* **Problem**
Duplicate the entries from the very first line through the line containing "What is the highest value of the log-linear", including that line.

── Exercise data ──

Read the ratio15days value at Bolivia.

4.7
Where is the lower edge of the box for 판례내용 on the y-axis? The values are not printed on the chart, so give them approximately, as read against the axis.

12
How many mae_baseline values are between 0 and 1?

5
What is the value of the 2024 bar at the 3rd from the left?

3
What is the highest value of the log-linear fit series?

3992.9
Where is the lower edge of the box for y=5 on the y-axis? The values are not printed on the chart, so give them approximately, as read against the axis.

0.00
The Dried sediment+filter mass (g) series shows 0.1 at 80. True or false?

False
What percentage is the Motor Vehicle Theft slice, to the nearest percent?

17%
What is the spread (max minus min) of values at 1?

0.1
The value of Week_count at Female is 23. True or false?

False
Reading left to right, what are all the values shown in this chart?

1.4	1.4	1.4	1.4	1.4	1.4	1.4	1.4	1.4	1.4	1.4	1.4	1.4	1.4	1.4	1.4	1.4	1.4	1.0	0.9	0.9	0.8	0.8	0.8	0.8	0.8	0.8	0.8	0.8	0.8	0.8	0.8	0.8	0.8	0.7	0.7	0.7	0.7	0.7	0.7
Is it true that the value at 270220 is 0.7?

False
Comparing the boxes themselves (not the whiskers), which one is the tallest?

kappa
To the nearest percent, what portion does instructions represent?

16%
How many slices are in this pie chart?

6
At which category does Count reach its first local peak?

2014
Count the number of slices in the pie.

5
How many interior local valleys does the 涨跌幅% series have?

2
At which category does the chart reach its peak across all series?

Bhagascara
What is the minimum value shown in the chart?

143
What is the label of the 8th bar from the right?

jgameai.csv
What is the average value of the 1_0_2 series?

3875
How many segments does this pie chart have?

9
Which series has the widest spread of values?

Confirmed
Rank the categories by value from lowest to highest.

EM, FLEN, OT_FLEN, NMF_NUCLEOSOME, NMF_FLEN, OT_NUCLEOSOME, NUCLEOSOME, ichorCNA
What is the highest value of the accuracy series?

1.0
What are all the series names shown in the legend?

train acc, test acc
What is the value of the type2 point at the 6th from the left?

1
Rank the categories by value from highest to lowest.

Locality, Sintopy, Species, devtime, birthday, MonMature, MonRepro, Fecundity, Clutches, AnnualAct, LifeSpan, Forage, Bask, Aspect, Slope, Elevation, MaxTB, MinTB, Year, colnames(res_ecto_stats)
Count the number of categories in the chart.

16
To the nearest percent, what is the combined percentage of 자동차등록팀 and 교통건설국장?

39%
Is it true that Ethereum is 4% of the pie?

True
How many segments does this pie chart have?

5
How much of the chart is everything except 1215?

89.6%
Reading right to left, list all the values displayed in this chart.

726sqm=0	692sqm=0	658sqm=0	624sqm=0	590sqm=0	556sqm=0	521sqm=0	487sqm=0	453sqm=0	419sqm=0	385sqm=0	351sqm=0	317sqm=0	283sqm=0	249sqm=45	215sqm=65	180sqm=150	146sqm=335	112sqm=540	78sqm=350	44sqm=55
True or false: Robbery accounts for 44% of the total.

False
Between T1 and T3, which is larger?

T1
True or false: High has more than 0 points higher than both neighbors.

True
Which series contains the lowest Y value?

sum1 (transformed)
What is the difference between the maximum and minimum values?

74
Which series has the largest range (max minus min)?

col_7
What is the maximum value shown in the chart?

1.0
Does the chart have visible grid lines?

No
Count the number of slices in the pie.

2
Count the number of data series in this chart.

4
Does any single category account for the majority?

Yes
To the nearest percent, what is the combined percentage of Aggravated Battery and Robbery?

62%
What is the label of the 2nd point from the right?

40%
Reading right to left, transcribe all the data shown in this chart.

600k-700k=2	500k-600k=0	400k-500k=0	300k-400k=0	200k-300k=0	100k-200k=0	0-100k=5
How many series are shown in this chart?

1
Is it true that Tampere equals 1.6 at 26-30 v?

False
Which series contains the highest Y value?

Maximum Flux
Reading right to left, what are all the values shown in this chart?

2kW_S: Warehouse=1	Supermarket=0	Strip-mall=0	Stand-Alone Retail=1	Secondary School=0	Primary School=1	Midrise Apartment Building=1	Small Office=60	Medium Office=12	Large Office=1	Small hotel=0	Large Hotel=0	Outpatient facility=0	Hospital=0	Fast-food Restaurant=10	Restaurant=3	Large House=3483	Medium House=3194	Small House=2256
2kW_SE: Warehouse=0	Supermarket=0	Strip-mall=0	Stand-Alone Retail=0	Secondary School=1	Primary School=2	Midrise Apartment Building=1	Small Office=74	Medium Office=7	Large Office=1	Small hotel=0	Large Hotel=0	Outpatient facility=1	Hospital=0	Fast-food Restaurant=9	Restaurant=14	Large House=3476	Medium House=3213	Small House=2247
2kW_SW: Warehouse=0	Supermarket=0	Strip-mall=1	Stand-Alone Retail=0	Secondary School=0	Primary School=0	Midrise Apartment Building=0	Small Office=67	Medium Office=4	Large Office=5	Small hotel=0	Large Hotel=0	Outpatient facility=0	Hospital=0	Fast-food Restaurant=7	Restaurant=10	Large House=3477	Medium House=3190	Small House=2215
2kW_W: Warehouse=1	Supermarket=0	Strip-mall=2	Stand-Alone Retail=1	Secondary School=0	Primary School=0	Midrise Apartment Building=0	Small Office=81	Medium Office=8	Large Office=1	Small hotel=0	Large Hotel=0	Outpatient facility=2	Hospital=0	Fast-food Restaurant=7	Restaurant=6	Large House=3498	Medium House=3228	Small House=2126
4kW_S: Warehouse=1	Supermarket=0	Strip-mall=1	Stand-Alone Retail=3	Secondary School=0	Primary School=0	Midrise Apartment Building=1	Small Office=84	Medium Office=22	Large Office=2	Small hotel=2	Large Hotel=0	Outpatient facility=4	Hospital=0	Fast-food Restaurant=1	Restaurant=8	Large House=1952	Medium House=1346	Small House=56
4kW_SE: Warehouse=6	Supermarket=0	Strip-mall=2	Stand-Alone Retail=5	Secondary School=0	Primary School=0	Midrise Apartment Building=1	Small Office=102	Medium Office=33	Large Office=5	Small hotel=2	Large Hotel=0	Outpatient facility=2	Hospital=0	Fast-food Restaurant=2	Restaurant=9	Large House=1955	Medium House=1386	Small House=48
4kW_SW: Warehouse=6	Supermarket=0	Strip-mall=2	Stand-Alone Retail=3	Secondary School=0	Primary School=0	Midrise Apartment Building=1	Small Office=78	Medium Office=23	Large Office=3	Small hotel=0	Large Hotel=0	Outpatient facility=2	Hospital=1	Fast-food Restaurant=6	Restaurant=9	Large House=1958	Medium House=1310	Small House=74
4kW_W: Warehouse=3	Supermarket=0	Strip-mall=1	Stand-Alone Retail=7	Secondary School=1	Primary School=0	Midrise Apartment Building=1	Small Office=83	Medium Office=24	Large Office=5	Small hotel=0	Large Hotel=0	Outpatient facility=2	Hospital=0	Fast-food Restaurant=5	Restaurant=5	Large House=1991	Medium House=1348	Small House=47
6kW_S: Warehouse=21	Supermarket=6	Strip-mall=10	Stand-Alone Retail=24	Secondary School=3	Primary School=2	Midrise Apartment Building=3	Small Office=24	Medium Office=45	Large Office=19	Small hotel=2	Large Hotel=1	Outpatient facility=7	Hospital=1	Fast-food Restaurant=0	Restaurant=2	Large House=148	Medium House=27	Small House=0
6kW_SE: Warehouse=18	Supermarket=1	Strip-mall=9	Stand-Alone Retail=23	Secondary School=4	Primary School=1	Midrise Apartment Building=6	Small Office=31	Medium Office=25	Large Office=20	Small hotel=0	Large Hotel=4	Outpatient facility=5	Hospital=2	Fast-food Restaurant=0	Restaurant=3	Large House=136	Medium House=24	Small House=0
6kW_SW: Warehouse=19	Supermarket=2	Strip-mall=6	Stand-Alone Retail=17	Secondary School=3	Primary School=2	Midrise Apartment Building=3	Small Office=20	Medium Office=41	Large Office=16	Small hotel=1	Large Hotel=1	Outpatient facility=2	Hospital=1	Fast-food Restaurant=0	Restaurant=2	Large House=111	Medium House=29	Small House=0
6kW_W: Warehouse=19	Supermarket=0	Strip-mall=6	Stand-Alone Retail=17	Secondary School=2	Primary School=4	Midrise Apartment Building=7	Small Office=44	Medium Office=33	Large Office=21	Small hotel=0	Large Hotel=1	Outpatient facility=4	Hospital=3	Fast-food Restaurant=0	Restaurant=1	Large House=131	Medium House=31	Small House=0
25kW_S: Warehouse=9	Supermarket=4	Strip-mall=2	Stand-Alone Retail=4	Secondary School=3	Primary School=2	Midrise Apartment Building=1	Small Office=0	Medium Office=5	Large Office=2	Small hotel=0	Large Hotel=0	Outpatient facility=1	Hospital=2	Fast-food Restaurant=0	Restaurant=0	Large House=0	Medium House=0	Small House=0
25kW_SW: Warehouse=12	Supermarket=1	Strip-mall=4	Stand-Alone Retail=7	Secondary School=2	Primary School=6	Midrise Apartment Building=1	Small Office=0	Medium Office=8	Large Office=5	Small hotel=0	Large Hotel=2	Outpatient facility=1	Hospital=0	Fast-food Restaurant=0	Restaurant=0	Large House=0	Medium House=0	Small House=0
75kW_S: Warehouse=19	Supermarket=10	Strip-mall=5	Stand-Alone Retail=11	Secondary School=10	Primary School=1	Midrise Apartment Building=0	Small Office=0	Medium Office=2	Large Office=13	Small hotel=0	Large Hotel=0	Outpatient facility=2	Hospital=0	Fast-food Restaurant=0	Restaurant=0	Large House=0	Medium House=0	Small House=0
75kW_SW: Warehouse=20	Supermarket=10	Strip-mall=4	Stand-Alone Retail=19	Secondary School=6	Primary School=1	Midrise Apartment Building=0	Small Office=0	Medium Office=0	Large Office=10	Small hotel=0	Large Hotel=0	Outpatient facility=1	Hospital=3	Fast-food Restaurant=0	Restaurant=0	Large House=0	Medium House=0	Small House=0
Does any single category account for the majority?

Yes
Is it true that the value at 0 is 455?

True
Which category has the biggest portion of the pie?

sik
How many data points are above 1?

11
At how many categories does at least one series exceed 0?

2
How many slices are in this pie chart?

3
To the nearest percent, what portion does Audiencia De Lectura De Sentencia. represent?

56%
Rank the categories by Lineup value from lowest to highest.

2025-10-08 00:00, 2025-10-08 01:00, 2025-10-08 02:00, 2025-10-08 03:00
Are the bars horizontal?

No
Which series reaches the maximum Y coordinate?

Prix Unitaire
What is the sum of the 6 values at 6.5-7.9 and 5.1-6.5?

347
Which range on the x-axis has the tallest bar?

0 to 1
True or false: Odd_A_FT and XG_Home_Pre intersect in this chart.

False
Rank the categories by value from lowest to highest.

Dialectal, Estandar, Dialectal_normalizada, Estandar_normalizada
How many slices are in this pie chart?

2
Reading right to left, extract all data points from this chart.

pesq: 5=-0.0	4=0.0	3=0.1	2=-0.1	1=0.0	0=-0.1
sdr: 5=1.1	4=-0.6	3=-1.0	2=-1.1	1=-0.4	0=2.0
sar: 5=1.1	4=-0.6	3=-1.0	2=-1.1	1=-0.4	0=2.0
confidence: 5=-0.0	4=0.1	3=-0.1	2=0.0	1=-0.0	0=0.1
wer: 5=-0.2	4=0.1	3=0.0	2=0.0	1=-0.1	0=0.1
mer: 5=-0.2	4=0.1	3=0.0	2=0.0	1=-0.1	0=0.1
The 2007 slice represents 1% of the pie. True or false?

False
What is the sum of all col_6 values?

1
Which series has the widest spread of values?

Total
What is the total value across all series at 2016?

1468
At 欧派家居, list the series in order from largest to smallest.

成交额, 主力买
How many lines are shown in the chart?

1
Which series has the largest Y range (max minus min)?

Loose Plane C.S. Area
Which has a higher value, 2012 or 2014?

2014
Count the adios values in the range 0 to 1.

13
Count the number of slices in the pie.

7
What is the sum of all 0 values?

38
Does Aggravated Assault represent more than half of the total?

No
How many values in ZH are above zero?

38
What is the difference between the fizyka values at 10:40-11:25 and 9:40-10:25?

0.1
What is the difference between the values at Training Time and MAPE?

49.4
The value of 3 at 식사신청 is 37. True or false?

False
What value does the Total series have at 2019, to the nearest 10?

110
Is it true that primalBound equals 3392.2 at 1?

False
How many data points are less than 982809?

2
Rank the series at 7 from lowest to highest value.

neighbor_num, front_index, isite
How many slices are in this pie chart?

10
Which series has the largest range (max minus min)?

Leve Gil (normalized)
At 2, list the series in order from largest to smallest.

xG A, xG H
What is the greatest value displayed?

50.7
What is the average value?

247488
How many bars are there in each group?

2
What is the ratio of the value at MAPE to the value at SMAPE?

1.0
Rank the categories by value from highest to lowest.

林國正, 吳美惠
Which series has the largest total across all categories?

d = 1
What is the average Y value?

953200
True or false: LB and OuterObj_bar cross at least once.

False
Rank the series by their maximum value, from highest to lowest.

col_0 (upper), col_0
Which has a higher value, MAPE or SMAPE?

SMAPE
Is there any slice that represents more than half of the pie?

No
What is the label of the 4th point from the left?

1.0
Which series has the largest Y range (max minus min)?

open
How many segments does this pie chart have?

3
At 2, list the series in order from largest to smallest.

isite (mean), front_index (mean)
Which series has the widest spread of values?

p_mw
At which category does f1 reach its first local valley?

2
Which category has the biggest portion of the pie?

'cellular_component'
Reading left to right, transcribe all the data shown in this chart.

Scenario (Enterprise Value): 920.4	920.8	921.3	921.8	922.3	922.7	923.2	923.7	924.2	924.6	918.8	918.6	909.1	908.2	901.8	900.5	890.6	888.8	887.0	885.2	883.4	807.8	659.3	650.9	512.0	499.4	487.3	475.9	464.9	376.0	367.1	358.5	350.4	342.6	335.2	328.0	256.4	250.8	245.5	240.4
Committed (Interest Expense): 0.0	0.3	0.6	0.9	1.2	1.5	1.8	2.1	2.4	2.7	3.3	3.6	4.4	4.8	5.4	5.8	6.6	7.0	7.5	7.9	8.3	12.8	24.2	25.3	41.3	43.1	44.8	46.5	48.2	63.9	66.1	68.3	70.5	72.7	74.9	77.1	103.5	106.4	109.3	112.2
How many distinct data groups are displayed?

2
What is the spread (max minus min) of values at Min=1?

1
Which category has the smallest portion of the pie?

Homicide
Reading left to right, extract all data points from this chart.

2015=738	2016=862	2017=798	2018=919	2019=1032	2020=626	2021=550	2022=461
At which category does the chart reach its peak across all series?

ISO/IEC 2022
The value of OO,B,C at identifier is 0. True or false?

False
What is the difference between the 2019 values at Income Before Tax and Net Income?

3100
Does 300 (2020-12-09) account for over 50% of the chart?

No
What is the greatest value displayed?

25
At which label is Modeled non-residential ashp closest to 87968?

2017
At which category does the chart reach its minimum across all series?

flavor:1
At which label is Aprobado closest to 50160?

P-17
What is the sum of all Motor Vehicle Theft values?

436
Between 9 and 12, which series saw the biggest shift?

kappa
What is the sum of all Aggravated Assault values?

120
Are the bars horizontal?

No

───

* **Task output**
Read the ratio15days value at Bolivia.

4.7
Where is the lower edge of the box for 판례내용 on the y-axis? The values are not printed on the chart, so give them approximately, as read against the axis.

12
How many mae_baseline values are between 0 and 1?

5
What is the value of the 2024 bar at the 3rd from the left?

3
What is the highest value of the log-linear fit series?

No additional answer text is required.